DATA FOR REVIEW
==*==

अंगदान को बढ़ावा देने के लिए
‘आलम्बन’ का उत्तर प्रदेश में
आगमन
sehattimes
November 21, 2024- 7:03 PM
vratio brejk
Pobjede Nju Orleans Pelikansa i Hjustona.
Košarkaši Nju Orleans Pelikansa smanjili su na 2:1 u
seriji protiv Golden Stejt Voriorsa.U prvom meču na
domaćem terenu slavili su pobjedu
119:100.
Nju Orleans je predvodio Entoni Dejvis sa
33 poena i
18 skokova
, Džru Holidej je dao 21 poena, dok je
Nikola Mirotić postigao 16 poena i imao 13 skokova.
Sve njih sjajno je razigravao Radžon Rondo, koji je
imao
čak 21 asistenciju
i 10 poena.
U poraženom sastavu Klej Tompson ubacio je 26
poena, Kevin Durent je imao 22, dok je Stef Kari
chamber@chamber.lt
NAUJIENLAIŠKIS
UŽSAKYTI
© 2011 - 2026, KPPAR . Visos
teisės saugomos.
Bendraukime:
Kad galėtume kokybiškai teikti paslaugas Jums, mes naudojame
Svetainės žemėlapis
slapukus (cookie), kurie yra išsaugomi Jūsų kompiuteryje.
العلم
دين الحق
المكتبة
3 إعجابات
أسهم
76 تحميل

==*==

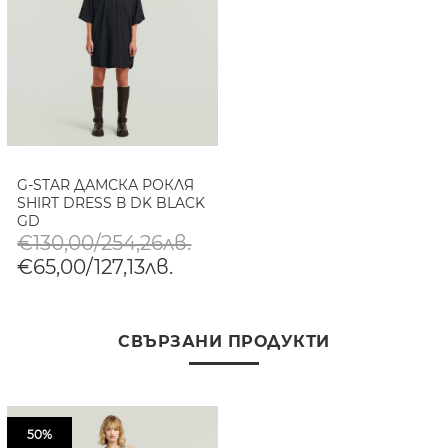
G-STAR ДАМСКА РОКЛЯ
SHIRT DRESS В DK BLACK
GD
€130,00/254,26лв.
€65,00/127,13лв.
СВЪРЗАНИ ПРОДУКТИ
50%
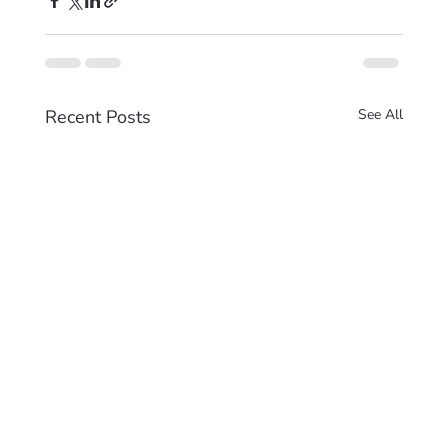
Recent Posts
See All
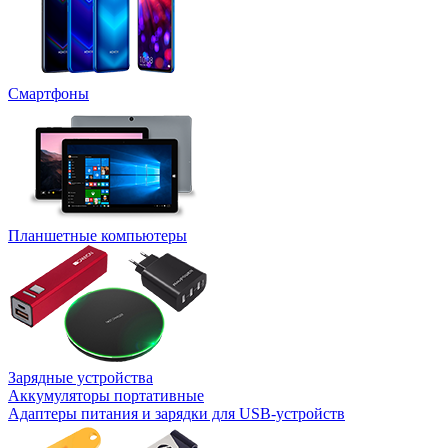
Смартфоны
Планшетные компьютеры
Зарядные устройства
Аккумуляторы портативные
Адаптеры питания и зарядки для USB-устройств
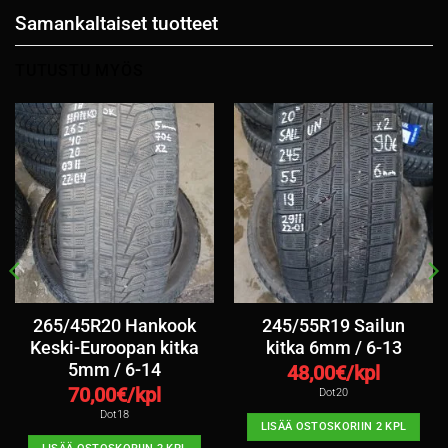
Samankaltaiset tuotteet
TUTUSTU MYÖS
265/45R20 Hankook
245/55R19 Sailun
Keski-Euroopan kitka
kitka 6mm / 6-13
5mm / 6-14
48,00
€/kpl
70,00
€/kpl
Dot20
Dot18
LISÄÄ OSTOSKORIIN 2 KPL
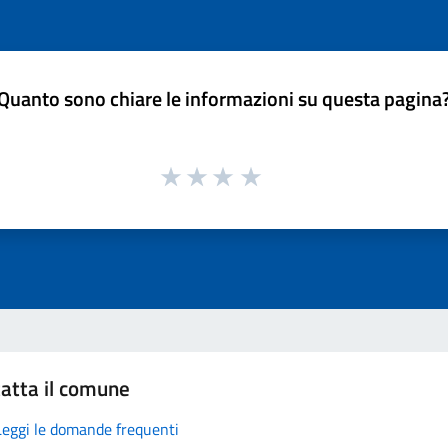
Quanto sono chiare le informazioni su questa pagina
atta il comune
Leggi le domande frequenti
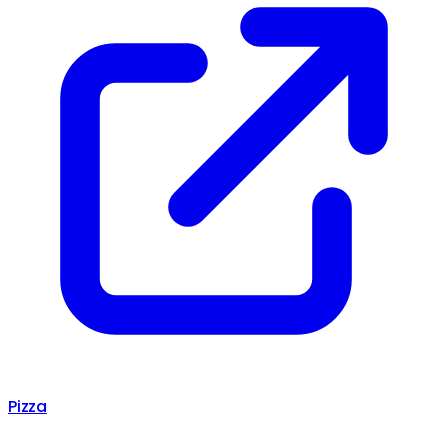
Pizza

==*==

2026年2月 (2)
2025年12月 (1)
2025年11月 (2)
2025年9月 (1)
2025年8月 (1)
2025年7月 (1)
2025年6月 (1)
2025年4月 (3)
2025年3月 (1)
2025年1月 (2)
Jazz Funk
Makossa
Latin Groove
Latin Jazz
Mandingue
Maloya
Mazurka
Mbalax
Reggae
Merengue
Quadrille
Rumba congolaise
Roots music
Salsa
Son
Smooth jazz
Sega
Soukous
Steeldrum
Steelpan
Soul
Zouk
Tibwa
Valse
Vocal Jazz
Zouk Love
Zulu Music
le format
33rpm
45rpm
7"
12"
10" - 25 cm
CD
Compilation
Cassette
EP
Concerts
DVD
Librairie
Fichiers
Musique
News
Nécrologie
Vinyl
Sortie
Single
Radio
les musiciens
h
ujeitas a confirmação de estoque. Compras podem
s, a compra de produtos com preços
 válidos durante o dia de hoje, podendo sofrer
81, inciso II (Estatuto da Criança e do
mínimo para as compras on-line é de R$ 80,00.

==*==

REQUIRED ACTION
Starting at the line that has "Pobjede Nju Orleans Pelikansa i Hjustona." and ending at the line that has "poena, dok je", please write out the lines above exactly, leaving out all others.

EXERCISE RESPONSE
Pobjede Nju Orleans Pelikansa i Hjustona.
Košarkaši Nju Orleans Pelikansa smanjili su na 2:1 u
seriji protiv Golden Stejt Voriorsa.U prvom meču na
domaćem terenu slavili su pobjedu
119:100.
Nju Orleans je predvodio Entoni Dejvis sa
33 poena i
18 skokova
, Džru Holidej je dao 21 poena, dok je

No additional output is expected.